Kiev attend aussi que l’UE poursuive son soutien à son effort de guerre, et espère le déblocage d’une aide de 50 milliards d’euros sous forme de dons et de prêts, ainsi que celui d’une aide militaire de 5 milliards d’euros.
Mais là encore, la Hongrie s’obstine dans son refus, en dépit d’une très forte pression de ses partenaires.
« Nous devons prendre des décisions stratégiques et nous engager en faveur d’une victoire de l’Ukraine. Si nous ne le faisons pas, le prix sera incroyablement élevé », a ainsi jugé le ministre lituanien des Affaires étrangères, Gabrielius Landsbergis.
« Déplorable »
« J’espère que l’unité de l’Union européenne ne sera pas brisée, car ce n’est pas le moment d’affaiblir notre soutien à l’Ukraine », a déclaré le patron de la diplomatie européenne Josep Borrell.

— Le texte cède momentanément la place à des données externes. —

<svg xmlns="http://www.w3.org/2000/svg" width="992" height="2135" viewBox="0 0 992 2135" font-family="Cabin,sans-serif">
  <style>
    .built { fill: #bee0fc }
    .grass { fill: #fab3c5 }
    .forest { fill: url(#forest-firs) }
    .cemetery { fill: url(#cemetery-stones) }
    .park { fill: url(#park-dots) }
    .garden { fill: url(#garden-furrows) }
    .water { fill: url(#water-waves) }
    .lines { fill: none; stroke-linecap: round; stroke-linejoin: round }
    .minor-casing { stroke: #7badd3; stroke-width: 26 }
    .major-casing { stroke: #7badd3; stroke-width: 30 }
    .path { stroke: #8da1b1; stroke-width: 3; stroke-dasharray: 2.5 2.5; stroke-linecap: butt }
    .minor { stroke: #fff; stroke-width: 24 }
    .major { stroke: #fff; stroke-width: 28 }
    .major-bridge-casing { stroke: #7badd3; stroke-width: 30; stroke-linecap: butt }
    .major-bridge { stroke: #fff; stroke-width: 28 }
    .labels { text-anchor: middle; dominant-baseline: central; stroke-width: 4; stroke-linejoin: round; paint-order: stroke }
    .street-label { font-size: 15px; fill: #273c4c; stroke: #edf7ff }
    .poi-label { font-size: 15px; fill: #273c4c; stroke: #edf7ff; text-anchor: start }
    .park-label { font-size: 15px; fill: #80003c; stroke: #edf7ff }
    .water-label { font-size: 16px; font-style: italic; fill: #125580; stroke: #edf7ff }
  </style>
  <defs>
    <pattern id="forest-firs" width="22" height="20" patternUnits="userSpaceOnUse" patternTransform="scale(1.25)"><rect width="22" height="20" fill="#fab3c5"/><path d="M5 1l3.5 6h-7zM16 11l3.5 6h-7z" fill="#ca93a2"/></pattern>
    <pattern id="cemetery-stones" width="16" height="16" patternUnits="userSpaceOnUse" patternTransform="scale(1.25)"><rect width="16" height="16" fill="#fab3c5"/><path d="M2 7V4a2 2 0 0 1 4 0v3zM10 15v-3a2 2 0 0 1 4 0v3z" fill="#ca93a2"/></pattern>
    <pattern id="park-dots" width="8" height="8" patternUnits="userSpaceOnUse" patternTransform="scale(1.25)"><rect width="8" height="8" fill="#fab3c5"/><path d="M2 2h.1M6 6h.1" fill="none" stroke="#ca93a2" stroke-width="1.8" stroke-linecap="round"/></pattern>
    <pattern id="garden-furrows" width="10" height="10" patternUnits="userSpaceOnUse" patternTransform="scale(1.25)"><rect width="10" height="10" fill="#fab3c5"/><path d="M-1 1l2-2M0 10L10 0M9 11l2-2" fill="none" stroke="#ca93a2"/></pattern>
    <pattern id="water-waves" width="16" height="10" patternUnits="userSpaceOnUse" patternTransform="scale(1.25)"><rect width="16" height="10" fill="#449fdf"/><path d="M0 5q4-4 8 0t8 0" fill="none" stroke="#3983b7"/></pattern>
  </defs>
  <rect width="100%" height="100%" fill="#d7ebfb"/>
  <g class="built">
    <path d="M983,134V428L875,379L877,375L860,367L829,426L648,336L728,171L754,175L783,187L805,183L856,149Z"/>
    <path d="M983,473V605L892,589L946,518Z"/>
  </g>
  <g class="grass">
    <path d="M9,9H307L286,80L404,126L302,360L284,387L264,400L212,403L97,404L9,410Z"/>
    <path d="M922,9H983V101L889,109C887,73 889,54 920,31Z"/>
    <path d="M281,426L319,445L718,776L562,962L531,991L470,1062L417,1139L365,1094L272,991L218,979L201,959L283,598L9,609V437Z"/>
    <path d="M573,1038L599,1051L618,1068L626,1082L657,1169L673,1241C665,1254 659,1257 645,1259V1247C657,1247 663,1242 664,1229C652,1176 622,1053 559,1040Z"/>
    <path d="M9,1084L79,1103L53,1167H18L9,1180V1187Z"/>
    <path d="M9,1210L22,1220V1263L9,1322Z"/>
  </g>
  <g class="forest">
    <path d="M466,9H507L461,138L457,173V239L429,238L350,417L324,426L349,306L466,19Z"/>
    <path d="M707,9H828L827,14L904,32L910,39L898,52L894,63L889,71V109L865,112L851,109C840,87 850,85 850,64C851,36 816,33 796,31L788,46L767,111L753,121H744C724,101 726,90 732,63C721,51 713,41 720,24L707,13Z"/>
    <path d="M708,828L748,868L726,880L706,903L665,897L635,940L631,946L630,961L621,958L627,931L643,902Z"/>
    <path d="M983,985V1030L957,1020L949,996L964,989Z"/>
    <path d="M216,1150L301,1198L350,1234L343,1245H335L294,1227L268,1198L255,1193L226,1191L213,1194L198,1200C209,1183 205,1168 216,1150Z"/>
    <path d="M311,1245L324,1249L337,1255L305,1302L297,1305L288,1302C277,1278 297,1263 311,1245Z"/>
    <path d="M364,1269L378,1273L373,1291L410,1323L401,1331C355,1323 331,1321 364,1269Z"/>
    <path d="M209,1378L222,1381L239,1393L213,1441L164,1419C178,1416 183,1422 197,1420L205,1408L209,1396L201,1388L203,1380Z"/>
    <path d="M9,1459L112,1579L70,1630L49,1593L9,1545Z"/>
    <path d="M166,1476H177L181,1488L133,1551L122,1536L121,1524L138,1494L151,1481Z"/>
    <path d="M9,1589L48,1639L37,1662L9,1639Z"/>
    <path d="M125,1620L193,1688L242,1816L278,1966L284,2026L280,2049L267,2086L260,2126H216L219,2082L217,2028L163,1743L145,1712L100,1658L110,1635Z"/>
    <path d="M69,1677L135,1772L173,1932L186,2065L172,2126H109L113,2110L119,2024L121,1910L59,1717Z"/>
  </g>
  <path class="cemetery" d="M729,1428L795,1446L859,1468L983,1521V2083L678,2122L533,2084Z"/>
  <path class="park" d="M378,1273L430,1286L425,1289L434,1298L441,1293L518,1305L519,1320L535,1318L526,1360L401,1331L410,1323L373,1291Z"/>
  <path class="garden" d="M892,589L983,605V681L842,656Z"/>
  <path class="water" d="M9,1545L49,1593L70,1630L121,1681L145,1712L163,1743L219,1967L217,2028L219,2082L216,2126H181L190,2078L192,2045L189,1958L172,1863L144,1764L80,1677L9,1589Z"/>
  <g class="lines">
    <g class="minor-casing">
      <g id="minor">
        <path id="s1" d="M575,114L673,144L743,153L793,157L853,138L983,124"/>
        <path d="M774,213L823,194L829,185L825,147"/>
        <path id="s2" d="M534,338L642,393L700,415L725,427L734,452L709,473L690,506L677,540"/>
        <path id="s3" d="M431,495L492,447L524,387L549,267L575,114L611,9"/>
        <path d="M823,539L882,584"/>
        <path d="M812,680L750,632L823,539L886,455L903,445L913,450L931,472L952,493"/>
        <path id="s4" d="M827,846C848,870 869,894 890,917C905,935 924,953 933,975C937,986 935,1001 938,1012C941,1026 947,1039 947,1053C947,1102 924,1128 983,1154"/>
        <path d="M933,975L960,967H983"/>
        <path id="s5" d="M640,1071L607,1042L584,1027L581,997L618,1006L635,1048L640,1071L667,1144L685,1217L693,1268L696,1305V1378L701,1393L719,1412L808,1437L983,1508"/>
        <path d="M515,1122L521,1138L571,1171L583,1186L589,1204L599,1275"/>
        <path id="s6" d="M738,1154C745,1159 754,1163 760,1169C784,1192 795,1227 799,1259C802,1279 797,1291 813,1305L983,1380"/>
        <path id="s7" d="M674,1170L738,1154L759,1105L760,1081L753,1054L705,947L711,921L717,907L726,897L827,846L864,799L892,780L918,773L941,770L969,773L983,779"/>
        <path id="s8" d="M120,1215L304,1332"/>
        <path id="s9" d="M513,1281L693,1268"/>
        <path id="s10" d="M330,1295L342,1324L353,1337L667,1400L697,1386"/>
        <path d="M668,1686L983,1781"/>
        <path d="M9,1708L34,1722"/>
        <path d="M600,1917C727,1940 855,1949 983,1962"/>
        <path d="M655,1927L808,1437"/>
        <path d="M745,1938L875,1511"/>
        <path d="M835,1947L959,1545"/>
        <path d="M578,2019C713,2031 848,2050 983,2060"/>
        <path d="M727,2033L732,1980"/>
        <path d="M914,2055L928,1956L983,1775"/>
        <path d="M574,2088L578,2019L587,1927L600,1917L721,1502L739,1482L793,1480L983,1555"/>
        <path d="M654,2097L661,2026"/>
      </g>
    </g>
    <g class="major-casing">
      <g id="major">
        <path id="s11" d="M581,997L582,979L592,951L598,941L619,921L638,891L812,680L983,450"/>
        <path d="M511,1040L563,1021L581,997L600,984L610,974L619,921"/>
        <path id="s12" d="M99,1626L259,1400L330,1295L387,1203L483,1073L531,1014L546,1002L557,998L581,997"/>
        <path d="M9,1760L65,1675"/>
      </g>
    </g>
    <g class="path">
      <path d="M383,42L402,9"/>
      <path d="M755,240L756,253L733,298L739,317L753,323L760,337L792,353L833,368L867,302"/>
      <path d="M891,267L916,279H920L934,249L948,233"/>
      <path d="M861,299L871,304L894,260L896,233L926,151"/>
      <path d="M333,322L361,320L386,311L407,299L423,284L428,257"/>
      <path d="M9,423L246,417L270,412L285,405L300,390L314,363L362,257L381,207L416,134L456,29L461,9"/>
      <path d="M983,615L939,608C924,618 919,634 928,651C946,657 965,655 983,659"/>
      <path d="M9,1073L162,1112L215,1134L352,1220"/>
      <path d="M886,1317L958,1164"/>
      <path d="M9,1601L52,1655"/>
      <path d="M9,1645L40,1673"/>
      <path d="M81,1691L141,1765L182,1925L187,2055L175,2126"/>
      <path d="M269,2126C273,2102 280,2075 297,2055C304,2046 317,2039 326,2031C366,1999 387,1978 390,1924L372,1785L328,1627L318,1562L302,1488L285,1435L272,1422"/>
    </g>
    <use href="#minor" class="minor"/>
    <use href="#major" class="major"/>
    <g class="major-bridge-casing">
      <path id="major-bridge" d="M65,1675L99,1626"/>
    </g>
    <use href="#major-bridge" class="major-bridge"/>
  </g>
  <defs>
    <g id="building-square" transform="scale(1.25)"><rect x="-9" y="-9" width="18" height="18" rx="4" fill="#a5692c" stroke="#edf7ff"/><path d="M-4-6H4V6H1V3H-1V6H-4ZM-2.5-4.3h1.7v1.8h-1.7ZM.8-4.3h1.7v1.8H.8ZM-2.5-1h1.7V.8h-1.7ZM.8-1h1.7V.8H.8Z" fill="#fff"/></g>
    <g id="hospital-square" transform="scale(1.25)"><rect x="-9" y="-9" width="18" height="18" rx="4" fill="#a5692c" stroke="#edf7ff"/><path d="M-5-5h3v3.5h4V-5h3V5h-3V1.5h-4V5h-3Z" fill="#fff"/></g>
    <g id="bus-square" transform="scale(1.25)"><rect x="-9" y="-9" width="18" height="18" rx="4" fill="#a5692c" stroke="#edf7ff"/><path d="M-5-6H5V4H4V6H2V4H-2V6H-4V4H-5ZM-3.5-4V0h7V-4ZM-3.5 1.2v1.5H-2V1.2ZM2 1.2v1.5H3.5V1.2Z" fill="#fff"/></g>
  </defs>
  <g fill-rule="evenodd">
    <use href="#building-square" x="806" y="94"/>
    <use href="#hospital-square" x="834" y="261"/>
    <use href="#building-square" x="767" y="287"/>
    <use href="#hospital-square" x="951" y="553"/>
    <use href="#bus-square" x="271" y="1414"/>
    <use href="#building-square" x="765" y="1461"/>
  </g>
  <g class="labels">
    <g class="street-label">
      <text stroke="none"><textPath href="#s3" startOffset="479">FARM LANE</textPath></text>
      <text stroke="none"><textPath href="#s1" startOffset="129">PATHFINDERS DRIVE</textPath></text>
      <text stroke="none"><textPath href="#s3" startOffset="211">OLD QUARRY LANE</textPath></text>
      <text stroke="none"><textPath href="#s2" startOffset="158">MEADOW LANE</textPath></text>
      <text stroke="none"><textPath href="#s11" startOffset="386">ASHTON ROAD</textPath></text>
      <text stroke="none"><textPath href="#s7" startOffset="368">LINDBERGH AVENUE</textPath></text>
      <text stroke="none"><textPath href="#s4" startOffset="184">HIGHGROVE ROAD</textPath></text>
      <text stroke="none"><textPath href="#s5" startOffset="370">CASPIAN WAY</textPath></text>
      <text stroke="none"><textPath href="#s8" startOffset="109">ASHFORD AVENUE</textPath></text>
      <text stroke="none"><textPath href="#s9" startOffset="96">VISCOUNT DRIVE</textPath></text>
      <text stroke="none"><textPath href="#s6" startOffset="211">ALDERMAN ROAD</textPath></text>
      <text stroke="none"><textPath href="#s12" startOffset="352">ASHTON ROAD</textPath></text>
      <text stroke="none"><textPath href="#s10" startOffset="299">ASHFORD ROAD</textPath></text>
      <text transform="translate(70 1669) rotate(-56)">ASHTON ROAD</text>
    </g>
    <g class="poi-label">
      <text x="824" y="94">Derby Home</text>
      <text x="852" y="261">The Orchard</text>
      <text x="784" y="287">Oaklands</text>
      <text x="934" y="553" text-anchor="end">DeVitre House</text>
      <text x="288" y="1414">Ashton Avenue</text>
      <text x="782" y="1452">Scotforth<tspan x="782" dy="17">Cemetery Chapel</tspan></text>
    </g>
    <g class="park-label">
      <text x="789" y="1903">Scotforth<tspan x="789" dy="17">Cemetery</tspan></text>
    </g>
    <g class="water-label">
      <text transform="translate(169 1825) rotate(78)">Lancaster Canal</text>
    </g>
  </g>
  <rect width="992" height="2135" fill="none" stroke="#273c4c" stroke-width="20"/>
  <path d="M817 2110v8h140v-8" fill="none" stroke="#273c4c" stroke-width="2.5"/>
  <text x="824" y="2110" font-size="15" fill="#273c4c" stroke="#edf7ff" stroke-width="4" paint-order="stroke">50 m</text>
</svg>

« La position de la Hongrie s’est avérée réellement déplorable », a lancé, dans un style plus direct, la ministre finlandaise des Affaires étrangères Elina Valtonene.
L’opposition affichée par la Hongrie inquiète et laisse perplexes plusieurs pays européens qui s’interrogent sur ses motivations profondes.
Charles Michel, le président du Conseil européen, institution qui regroupe les États membres de l’UE, le président français Emmanuel Macron, le chef du gouvernement espagnol Pedro Sanchez, dont le pays assure la présidence semestrielle de l’UE, ont tous essayé de convaincre Viktor Orban de la nécessité de soutenir l’Ukraine et empêcher que le président russe Vladimir Poutine ne gagne sa « guerre d’agression ».
En vain pour l’instant.
Le président ukrainien Volodymyr Zelensky a rencontré Viktor Orban à Buenos Aires ce week-end, en marge de l’investiture du nouveau président argentin Javier Milei.
Selon un porte-parole du Premier ministre hongrois, ce dernier lui a simplement indiqué que les États membres poursuivaient leurs négociations.
Plusieurs pays européens veulent encore croire au bluff de la part de la Hongrie, qui attend de ses partenaires le versement de près de 22 milliards d’euros promis à Budapest, mais gelés pour cause de manquements à l’État de droit.
Dix milliards d’euros pourraient être débloqués cette semaine, juste avant le début jeudi du sommet européen.
Kiev a également adopté une loi protégeant les droits des minorités en Ukraine, dont la minorité hongroise, que Budapest réclamait avant tout accord sur l’ouverture de négociations d’adhésion, a souligné lundi Kuleba.
Il n’est toutefois pas certain que cela suffise à convaincre Viktor Orban, dont certains redoutent qu’il aille jusqu’au bout.
« La seule façon dont je lis la position hongroise, et pas seulement sur l’Ukraine, c’est qu’elle est contre l’Europe et tout ce que l’Europe signifie », a lancé, très amer, le ministre lituanien Gabrielius Landsbergis.